* [Requirement]
Every line below that holds the word "небезпека" must be listed.

* [Provided information]
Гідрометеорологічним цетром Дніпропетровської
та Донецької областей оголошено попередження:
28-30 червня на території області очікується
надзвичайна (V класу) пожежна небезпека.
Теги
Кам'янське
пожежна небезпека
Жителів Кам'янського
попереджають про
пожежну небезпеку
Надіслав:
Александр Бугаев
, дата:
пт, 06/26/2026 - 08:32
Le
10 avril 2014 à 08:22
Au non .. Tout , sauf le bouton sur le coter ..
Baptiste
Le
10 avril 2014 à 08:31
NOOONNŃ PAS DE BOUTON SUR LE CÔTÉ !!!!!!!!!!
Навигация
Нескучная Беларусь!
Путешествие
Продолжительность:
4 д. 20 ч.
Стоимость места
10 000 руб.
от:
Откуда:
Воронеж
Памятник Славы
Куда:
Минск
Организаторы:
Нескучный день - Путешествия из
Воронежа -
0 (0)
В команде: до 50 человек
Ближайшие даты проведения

* [Answer section]
надзвичайна (V класу) пожежна небезпека.
пожежна небезпека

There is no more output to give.